Geçen yıl yaz tatilinde Çığlık isimli tablo hakkında internette bir şeyler okurken yanıma gelen arkadaşım “Bu ne yahu, nasıl bir resim bu?” şeklinde bir tepki vermişti. Belli ki arkadaşım o tablodan hoşlanmamıştı. Halbuki ben o tabloyu çok severim.
Norveçli ressam Edvard Munch’un 1893 yılında yapmış olduğu Skrik (Çığlık) tablosu sanattaki dışavurumculuk akımının önemli bir örneğidir. Dışavurumculuk akımı, doğanın olduğu gibi değil de sanatçının duygularının, iç dünyasının vurgulanarak ifade edilmesi olarak tanımlanabilir. Sanatçı, “Ben bunu böyle görüyorum.” demektedir. Dışavurumculuk akımının altında yatan felsefeye göre bir doğa manzarası, mesela kıpkırmızı gelinciklerle kaplanmış bir tepecik, birisine göre doğanın ilkbahardaki uyanışının neşesini yansıtırken, bir başkasına göre üzücü duygular ifade edebilmektedir. Demek ki, var olan gerçek bir durum herkes için aynı değildir, kişiden kişiye değişir, yani izafidir.
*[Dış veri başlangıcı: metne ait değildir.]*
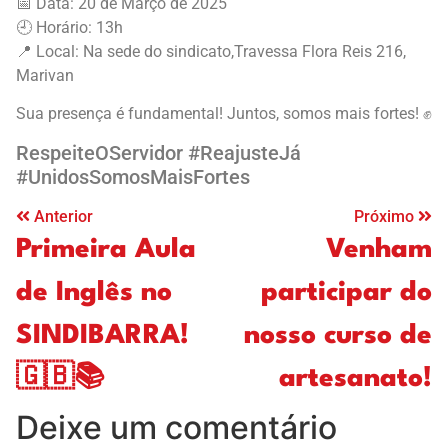
📅 Data: 20 de Março de 2025
🕘 Horário: 13h
📍 Local: Na sede do sindicato,Travessa Flora Reis 216,
Marivan
Sua presença é fundamental! Juntos, somos mais fortes! ✊
RespeiteOServidor #ReajusteJá
#UnidosSomosMaisFortes
Anterior
Próximo
Primeira Aula
Venham
de Inglês no
participar do
SINDIBARRA!
nosso curso de
🇬🇧📚
artesanato!
Deixe um comentário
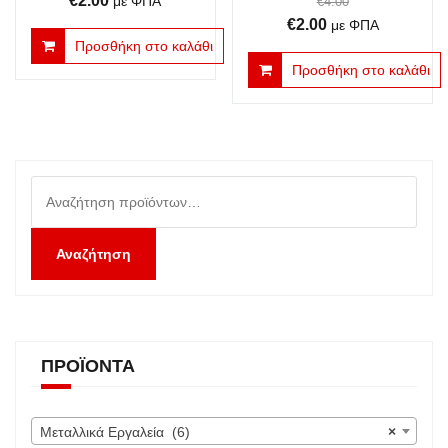
€
2.00
με ΦΠΑ
€
4.00
Original
Η
price
τρέχουσα
€
2.00
με ΦΠΑ
Προσθήκη στο καλάθι
price
τρέχουσα
was:
τιμή
Προσθήκη στο καλάθι
was:
τιμή
€4.00.
είναι:
€4.00.
είναι:
€2.00.
€2.00.
Αναζήτηση
για:
Αναζήτηση
ΠΡΟΪΌΝΤΑ
Μεταλλικά Εργαλεία (6)
×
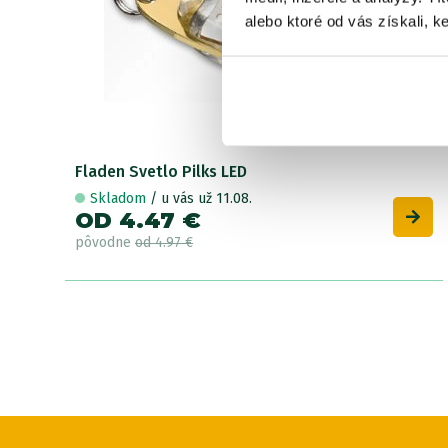
alebo ktoré od vás získali, ke
Fladen Svetlo Pilks LED
Skladom
/ u vás už 11.08.
OD 4.47 €
pôvodne
od 4.97 €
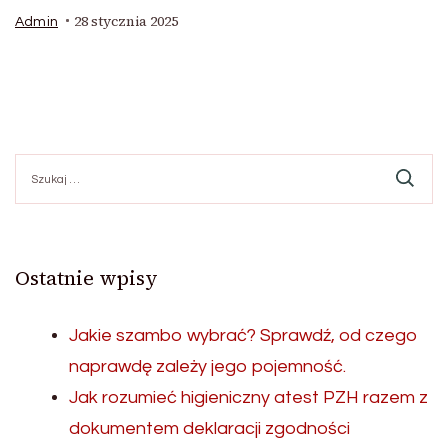
28 stycznia 2025
Admin
Szukaj:
Ostatnie wpisy
Jakie szambo wybrać? Sprawdź, od czego
naprawdę zależy jego pojemność.
Jak rozumieć higieniczny atest PZH razem z
dokumentem deklaracji zgodności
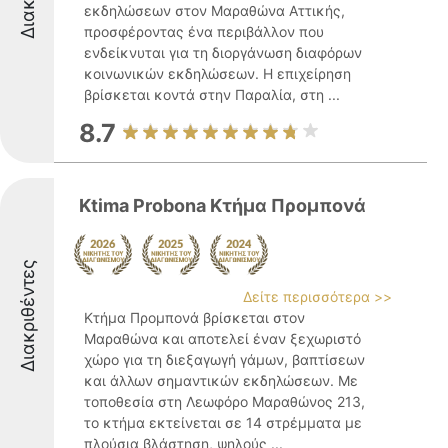
εκδηλώσεων στον Μαραθώνα Αττικής,
προσφέροντας ένα περιβάλλον που
ενδείκνυται για τη διοργάνωση διαφόρων
κοινωνικών εκδηλώσεων. Η επιχείρηση
βρίσκεται κοντά στην Παραλία, στη ...
8.7
Ktima Probona Κτήμα Προμπονά
Διακριθέντες
Δείτε περισσότερα >>
Κτήμα Προμπονά βρίσκεται στον
Μαραθώνα και αποτελεί έναν ξεχωριστό
χώρο για τη διεξαγωγή γάμων, βαπτίσεων
και άλλων σημαντικών εκδηλώσεων. Με
τοποθεσία στη Λεωφόρο Μαραθώνος 213,
το κτήμα εκτείνεται σε 14 στρέμματα με
πλούσια βλάστηση, ψηλούς ...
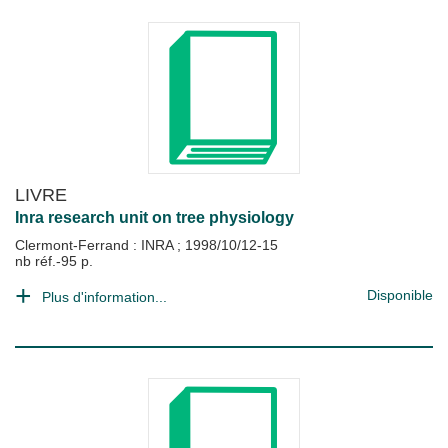
LIVRE
Inra research unit on tree physiology
Clermont-Ferrand : INRA
;
1998/10/12-15
nb réf.-95 p.
Disponible
Plus d'information...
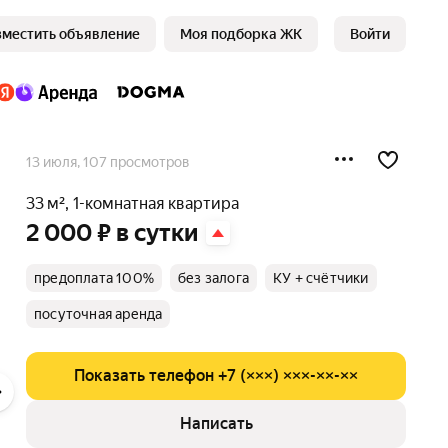
зместить объявление
Моя подборка ЖК
Войти
13 июля
, 107 просмотров
33 м², 1-комнатная квартира
2 000 ₽ в сутки
предоплата 100%
без залога
КУ + счётчики
посуточная аренда
Показать телефон +7 (×××) ×××-××-××
Написать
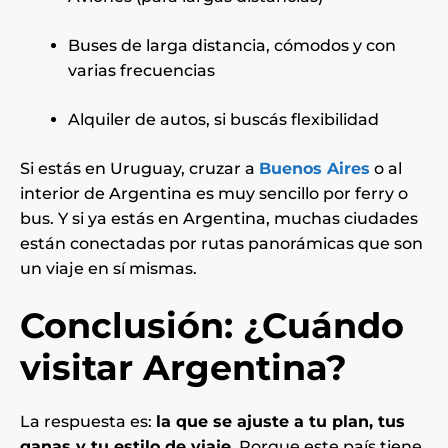
Buses de larga distancia, cómodos y con
varias frecuencias
Alquiler de autos, si buscás flexibilidad
Si estás en Uruguay, cruzar a
Buenos Aires
o al
interior de Argentina es muy sencillo por ferry o
bus. Y si ya estás en Argentina, muchas ciudades
están conectadas por rutas panorámicas que son
un viaje en sí mismas.
Conclusión: ¿Cuándo
visitar Argentina?
La respuesta es:
la que se ajuste a tu plan, tus
ganas y tu estilo de viaje.
Porque este país tiene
Arapçadan dilimize geçmiş olan izafi kelimesinin anlamı göreceli, izafiyet kelimesinin anlamı ise görecelilik yani kişiden kişiye, durumdan duruma, zamandan zamana değişebilme demektir. Antik Yunan filozofu Protagoras’ın, ”Her şeyin ölçüsü insandır” sözü de her şeyin kişiden kişiye değişmesi, var olan gerçeğin kişiden kişiye farklı algılanmasını, yani göreceli olmasını ifade eder.
Büyük fizikçi Albert Einstein’ın geliştirdiği Özel Görelilik Kuramı veya İzafiyet Teorisine göre, bütün varlıklar ve varlığın fiziki özellikleri izafidir. Zaman, mekan, hareket birbirlerinden bağımsız olmayıp birbirlerine bağlı izafi olaylardır. Einstein’ın kendisi “Elinizi bir dakikalığına sıcak bir fırının içine sokun, sanki bir saatmiş gibi gelir. Güzel bir kızla bir saat kadar zaman geçirin, bir dakikaymış gibi gelir. İzafiyet budur.” sözü ile de zamanın göreceli olduğunu ifade etmiştir. Benim için de Fransızca çalışmak sıcak bir fırının içine kısa süreliğine elimi sokmak gibi bir durumdu: gerçekte on dakikalık zaman bir saat gibi geliyordu. Tıpkı, hemen hemen tüm öğrenciler olarak sınav zamanlarımızda yaşadığımız sınav stresinin bazı öğrenciler için endişe verici, olumsuz bir durum olarak algılanmasına rağmen bazı öğrenciler için ise ilave bir motivasyon kaynağı olabilmesi gibi.